For instance, consider the first heuristic for the puzzle in the previous section, which counts for each white tile the number of black tiles to the left of it. Suppose one black tile has \(w\) white tiles to its right, which adds \(w\) to the heuristic value for that position. In order to reach a goal position, the black tile has to jump over some of the white tiles, while the remaining white tiles have to jump over the black tile; this has a cost of at least \(w\). Therefore, this heuristic is optimistic. The second heuristic, calculating a weighted sum of tiles out of place, is also optimistic. For instance, suppose that a black tile is at the first square, then there are three white tiles to its right, over which it must jump. Analogously, if it is on the second square, then there are at least two white tiles to jump over. In contrast, the weights used in the third heuristic are too high.
It is possible to prove the following important result: an A algorithm with an optimistic heuristic h always results in an optimal solution. The resulting algorithm is called A* (A star); both A* search and optimistic heuristics are said to be admissible. This should not be mistaken to suggest that better heuristics are more optimistic! On the contrary, a good heuristic is as pessimistic as possible, without becoming non-admissible. In general, if \(h_1(n) \geq h_2(n)\) for any node \(n\), then we call heuristic \(h_1\) at least as informed as \(h_2\). It can be shown that a more informed heuristic indeed searches a smaller part of the search space.
Figure 6.3 A heuristic which is not monotonic.#
As a small example, consider the search space in Figure 6.3. The \(h\)-values for each node are as indicated; the cost per arc is 1. The heuristic is optimistic, so A* search will return the shortest path start-r-s-goal. However, this path is not found immediately: since both \(p\) and \(q\) have a lower \(f\)-value than \(r\), they are investigated first. After \(q\) has been investigated, \(s\) is put on the agenda with \(f\)-value \(3+1=4\). Since \(r\) has a lower \(f\)-value of \(3\), it is the next one to be investigated. Now \(s\) will again be added to the agenda, this time with \(f\)-value \(2+1=3\)! In fact, it is this latter \(s\) which, being on the optimal path, leads to the goal.

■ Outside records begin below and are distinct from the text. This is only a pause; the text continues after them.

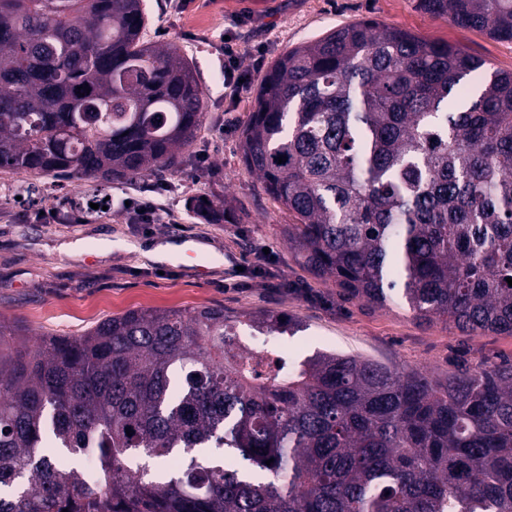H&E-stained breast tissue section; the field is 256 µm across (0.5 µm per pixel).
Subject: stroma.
<instances>
[{
  "instance_id": "35a3bbf8",
  "label": "stroma",
  "mask_w": 512,
  "mask_h": 512,
  "mask_svg": "<svg viewBox=\"0 0 512 512\" xmlns=\"http://www.w3.org/2000/svg\"><path fill=\"white\" fill-rule=\"evenodd\" d=\"M147 39L177 40L196 64L207 93L203 129L184 152L179 172L104 183L0 172V317L35 334L76 336L131 309L223 308L225 315L262 312L298 324L283 337L295 358L333 349L443 380L461 369L512 363V335L460 331L415 319L401 303L377 305L345 296L333 281L299 261L288 239L292 214L267 196L244 166L241 128L253 93L230 97L224 41L240 49L239 67L261 82L286 50L339 25L373 20L425 39L447 41L512 71V41L433 18L417 0H147ZM36 194H27L29 184ZM98 196L102 209H71ZM214 215L198 211L199 200ZM156 209V222L131 223L133 207ZM71 209L69 220L57 210ZM50 221H43V214ZM200 244L197 259L173 264L145 257L173 238ZM112 251L101 254V241ZM206 266L199 275L198 266Z\"/></svg>"
}]
</instances>
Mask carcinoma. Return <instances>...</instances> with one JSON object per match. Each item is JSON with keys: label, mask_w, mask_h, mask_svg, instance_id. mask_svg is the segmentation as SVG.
Instances as JSON below:
<instances>
[{"label": "carcinoma", "mask_w": 512, "mask_h": 512, "mask_svg": "<svg viewBox=\"0 0 512 512\" xmlns=\"http://www.w3.org/2000/svg\"><path fill=\"white\" fill-rule=\"evenodd\" d=\"M418 5L512 41V0ZM147 21L144 0H0V171L180 168L205 92ZM241 151L316 274L512 335V72L373 20L336 27L267 69ZM246 327L295 330L210 306L71 337L0 319V512H512V364L442 381L355 354L272 359L240 346ZM90 442L87 480L59 454Z\"/></svg>", "instance_id": "carcinoma-1"}]
</instances>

Thus, although admissible search leads to optimal solutions, it is not necessarily the case that every node on an optimal path is immediately reached along that optimal path. In Figure 6.3, this is caused by ‘local pessimism’ of the heuristic, which estimates the cost of moving from start to \(p\) as \(3-1=2\), while the actual cost is \(1\). Indeed, if \(p\) would have an \(h\)-value of \(2\), \(s\) would have been reached the first time along the shortest path. This is true in general: if the heuristic estimates the cost of moving from one node to another optimistically, then any node is reached along the cheapest path first. This property is called monotonicity, since one can show that the \(f\)-values are monotonically non-decreasing along a path.
The first heuristic of the previous section is monotonic, while the second is not. This can be concluded from the following two evaluations:
[b,b,e,w,w,b,w]-9
[e,b,b,w,w,b,w]-7
The heuristic estimates the cost of this move as \(9-7=2\), while the actual cost is \(1\). Since monotonicity implies admissibility, the third heuristic is not monotonic either.
Exercise 6.5 #
Implement a Prolog meta-interpreter which employs an A search algorithm. Use \(h(R) = |R|\) (the number of literals in resolvent \(R\)) as heuristic. Is this heuristic admissible and monotonic?